The first is the significant rejection by Colorado voters of Amendment 48. The passage of that amendment would have granted full legal rights to a fertilized egg, resulting in a direct challenge to Roe v. Wade and the opening of a Pandora's box of legal wrangling over everything from birth control to fertility treatments to inheritance rights.
Washington state passed the nation's second assisted suicide law in the country. Now individuals who are suffering and who rationally decide to end their life with dignity have more opportunity to do so humanely. This is a "right-to-life" issue: the right to choose to control your life, and that includes ending interminable suffering.

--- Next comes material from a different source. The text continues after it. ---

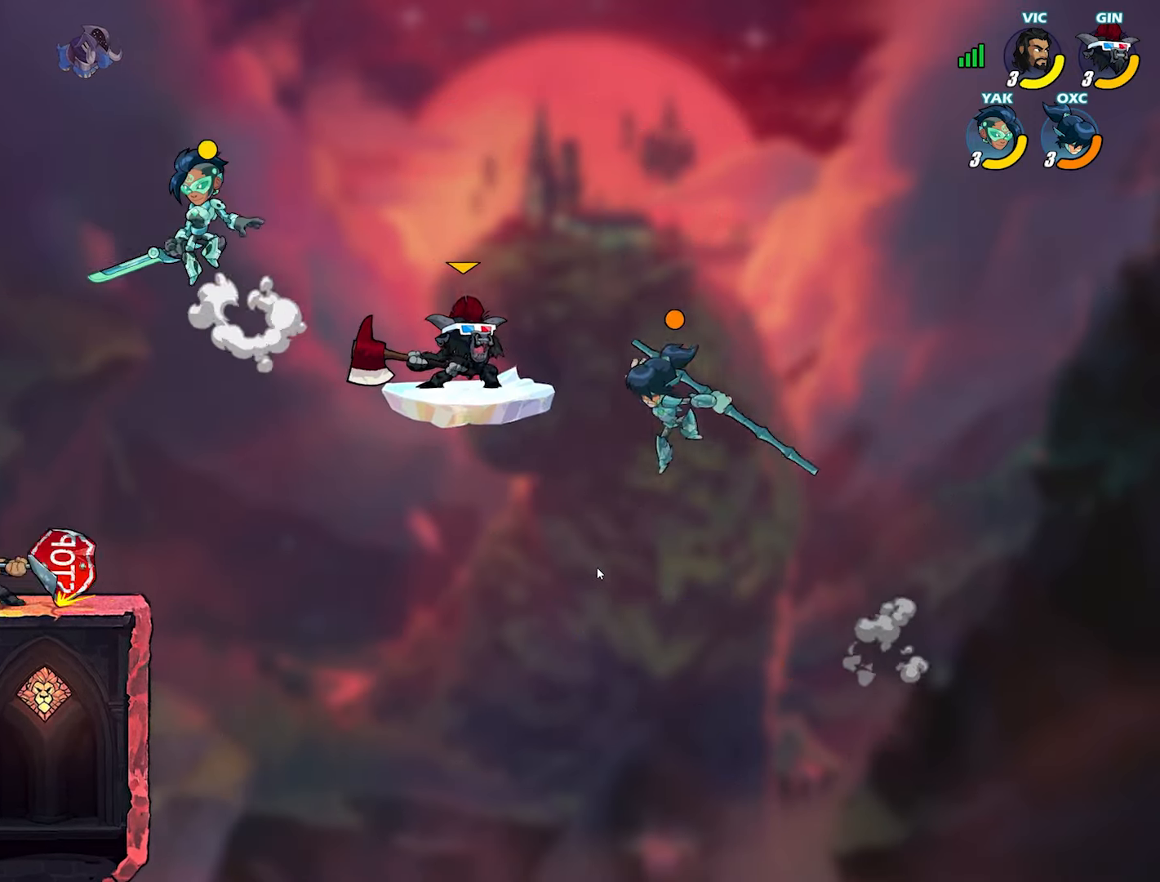
{"buttons": [], "left_stick": "center", "right_stick": "down-left", "events": [[50, "L2", "down"], [67, "left_stick", "up-right"], [117, "L2", "up"], [117, "left_stick", "up"], [150, "TRIANGLE", "down"], [250, "TRIANGLE", "up"], [300, "left_stick", "left"], [400, "TRIANGLE", "down"], [433, "left_stick", "center"], [467, "TRIANGLE", "up"], [500, "right_stick", "down-left"]]}
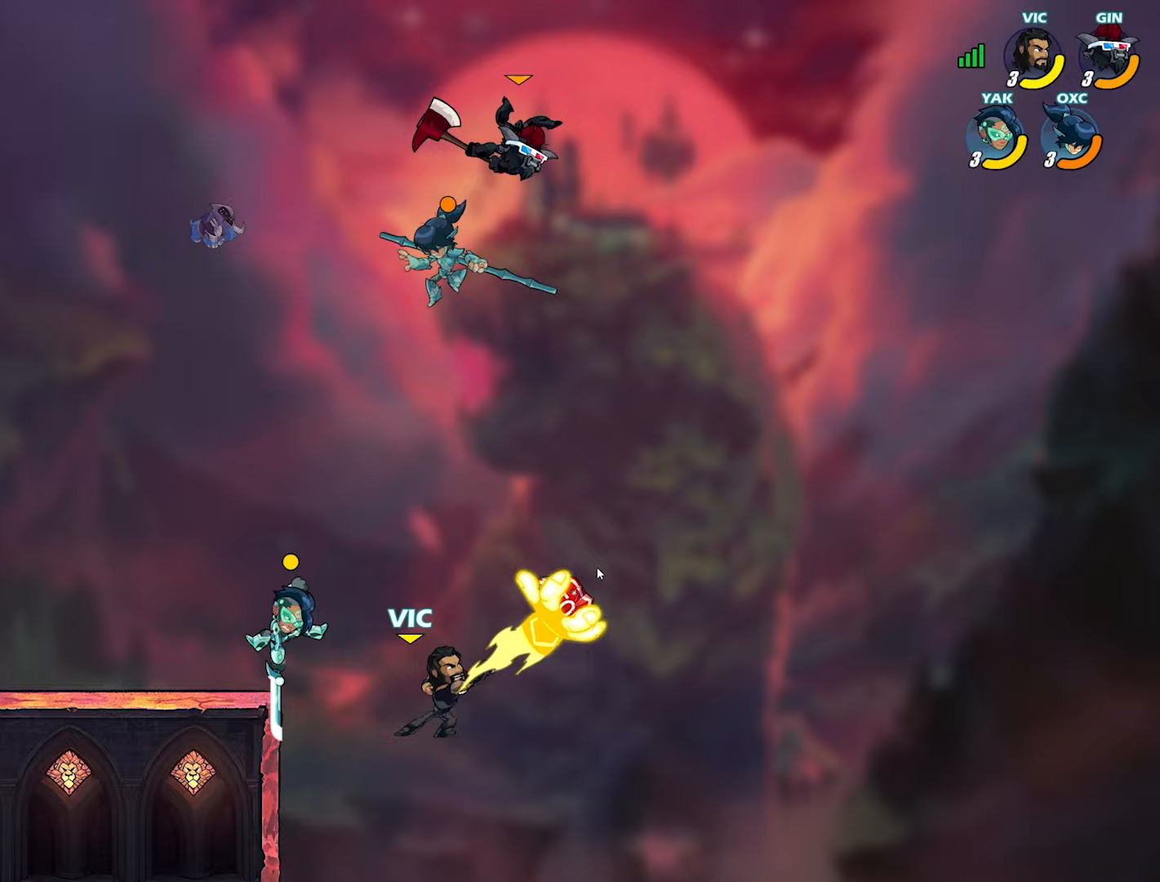
{"buttons": ["CROSS"], "left_stick": "left", "right_stick": "center", "events": [[17, "right_stick", "center"], [150, "left_stick", "left"], [417, "CROSS", "down"]]}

Evangelicals who want to prevent people from taking their own life into their own hands are deeply "anti-life."
Another attempt to severely ban abortion in South Dakota failed. Proponents tried to make a previous draconian abortion bill more palatable by allowing rape and incest victims or women in danger for their health to have an abortion if necessary. For anti-abortion Christians to decide on behalf of a woman what reason is good enough to justify an abortion is a negation of her right to life. An fetus has no rights to a woman's body without her consent under any circumstances.
Finally, candidates favored by the Religious Right suffered some losses at the polls. In five of eight Senate races, the Religious Right's favorite candidate lost (Colorado, Mississippi, New Mexico, North Carolina and South Dakota); and two races are in a run-off (Georgia and Minnesota). In eleven races for the the House, six incumbent Representatives favored by the Religious Right were ousted (Colorado, Florida, Idaho, North Carolina, Michigan and Virginia). And three incumbents held off religious challengers (Indiana, Wisconsin, Pennsylvania). This means that it will be more difficult for evangelicals to forcibly decide for all of us that we should abide by a biblical morality.
While we must be ever-vigilant in upholding this most sacred of principles--the Separation of Church and State--these defeats of the Religious Right show that it can be done.